- League: The Basketball League
- Founded: 2020
- History: Oklahoma Outlaws 2007–2020 Enid Outlaws 2020–present
- Arena: Stride Bank Center
- Location: Enid, Oklahoma
- General manager: Jonathan Reed
- Head coach: Tat Tucker
- Ownership: Jonathan Reed
- Championships: 2021
- Website: Official website

= Enid Outlaws =

American professional basketball team

The Enid Outlaws are an American professional basketball team based in Enid, Oklahoma, and a member of The Basketball League (TBL).
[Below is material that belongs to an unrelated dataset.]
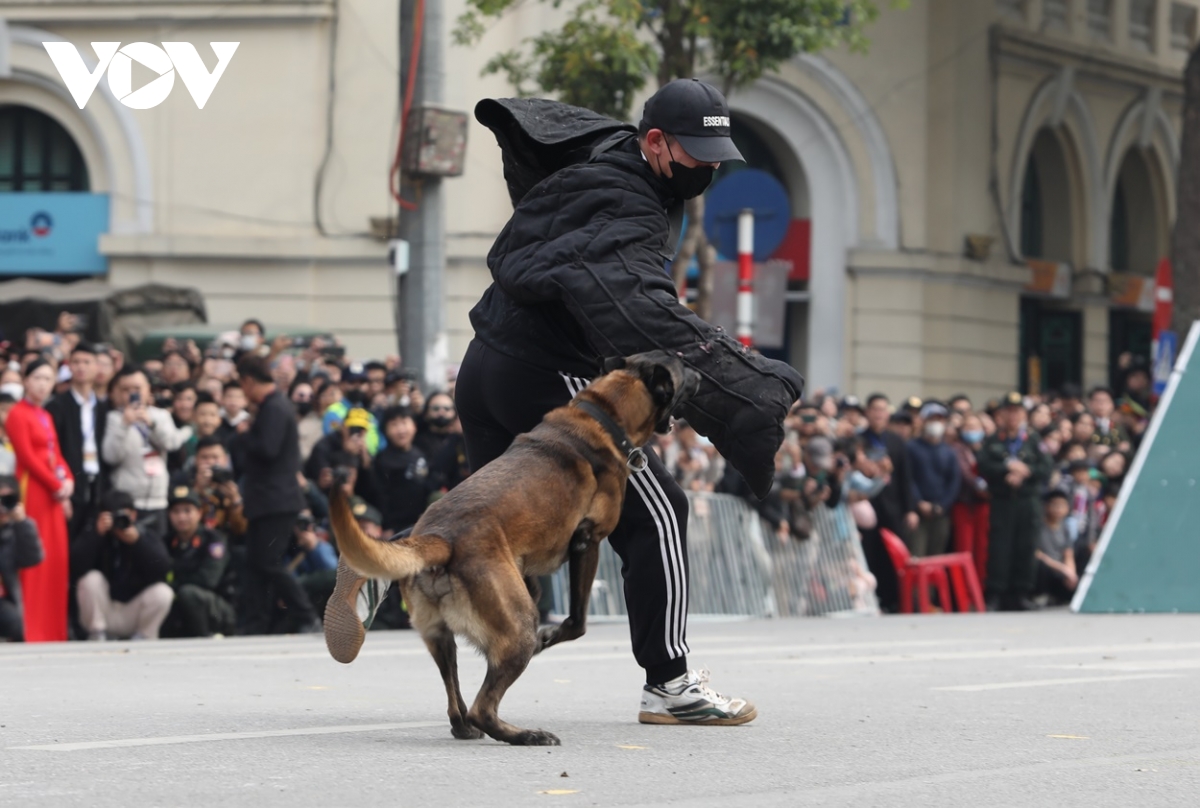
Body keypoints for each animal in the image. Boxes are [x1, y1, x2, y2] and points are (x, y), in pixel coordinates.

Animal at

For the 2021 season, their home games are played at Stride Bank Center in Enid.

==History==
On August 18, 2020, Evelyn Magley, CEO of The Basketball League (TBL), announced a new franchise called the Enid Outlaws owned by Jonathan Reed would be located in Enid, Oklahoma.The franchise will be part of a Southwest Division with the Dallas Skyline, Lewisville Leopards, and Little Rock Lightning. The team's owner has operated the Oklahoma Outlaws team that has been around for several years and a member of the semi-professional Universal Basketball Association. At a press conference at the Stride Bank Center, it was announced that Brian Jamison would serve as the team's general manager and Jonathan Reed as president.

The team named Eddie Corporal as the head coach.

The Enid Outlaws defeated the Syracuse Stallions to win the 2021 TBL National Championship. They defeated the Stallions 2-0 in the best of 3 series. Chance Comanche was named Finals MVP.

Enid previously hosted the Oklahoma Storm from 1999 to 2007 in the United States Basketball League.